Een fluweelzwarte torpedo

Vechtlustig, snel, wendbaar, rank en slank. En tóch gaat dit niet over een Mirage, F16 of ander gevechtsvliegtuig. Het gaat in dit geval over een vis, wel even heel andere koek dus, ook al zie ik het verband tussen een Labeo bicolor en koek ook niet meteen. Hoewel… Het is bepaald niet altijd koek en ei met deze beestjes in de bak: laat er maar eens een los in uw aquarium.

Grote kans dat u, evenals ik, getroffen wordt door de schoonheid van dit dier. Het sierlijk gestroomlijnde lichaam is geheel zwart, met uitzondering van de felrode staartvin. Bij jonge exemplaren zijn de rug- en staartvin wit gezoomd, een tekening die na enkele maanden verdwijnt.
Deze tot de familie der Cyprinadae (karpers) behorende vissoort heeft sterk ontwikkelde lippen, die met hoornige puntjes zijn bezet.
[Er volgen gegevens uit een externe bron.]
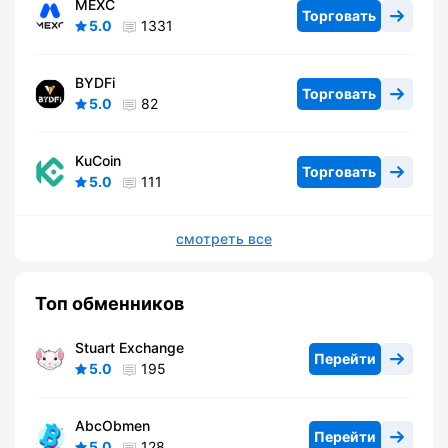
MEXC
Торговать
5.0
1331
BYDFi
Торговать
5.0
82
KuCoin
Торговать
5.0
111
смотреть все
Топ обменников
Stuart Exchange
Перейти
5.0
195
AbcObmen
Перейти
5.0
128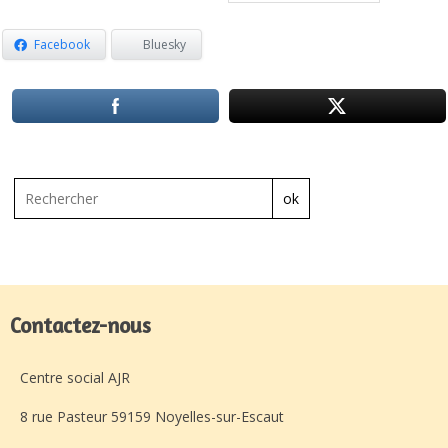
Facebook
Bluesky
ok
Contactez-nous
Centre social AJR
8 rue Pasteur 59159 Noyelles-sur-Escaut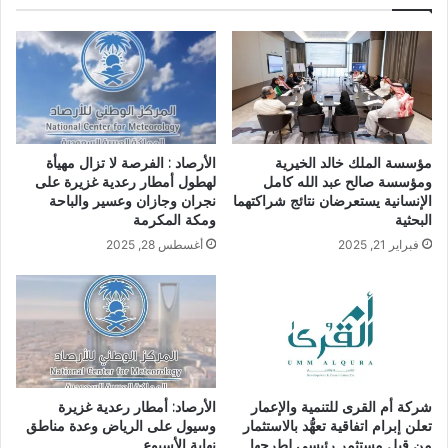
مؤسسة الملك خالد الخيرية
الأرصاد : الفرصة لا تزال مهيأة
ومؤسسة صالح عبد الله كامل
لهطول أمطار رعدية غزيرة على
الإنسانية يستعرضان نتائج شراكتهما
نجران وجازان وعسير والباحة
البحثية
ومكة المكرمة
فبراير 21, 2025
أغسطس 28, 2025
شركة أم القرى للتنمية والإعمار
الأرصاد: أمطار رعدية غزيرة
تعلن إبرام اتفاقية تعهُّد بالاستثمار
وسيول على الرياض وعدة مناطق
من قِبل مستثمر رئيسي لطرحها
نهاية الأسبوع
Zowel aan de boven- als aan de onderkaak van de onderstandige bek bevinden zich een paar baarddraden.

De naam van deze vis is geheel gebaseerd op de zojuist beschreven meteen in het oog springende kenmerken. Labeo betekent lip, bicolor tweekleurig. De felrood gekleurde staart gaf in Nederland aanleiding hem vuurstaart te noemen.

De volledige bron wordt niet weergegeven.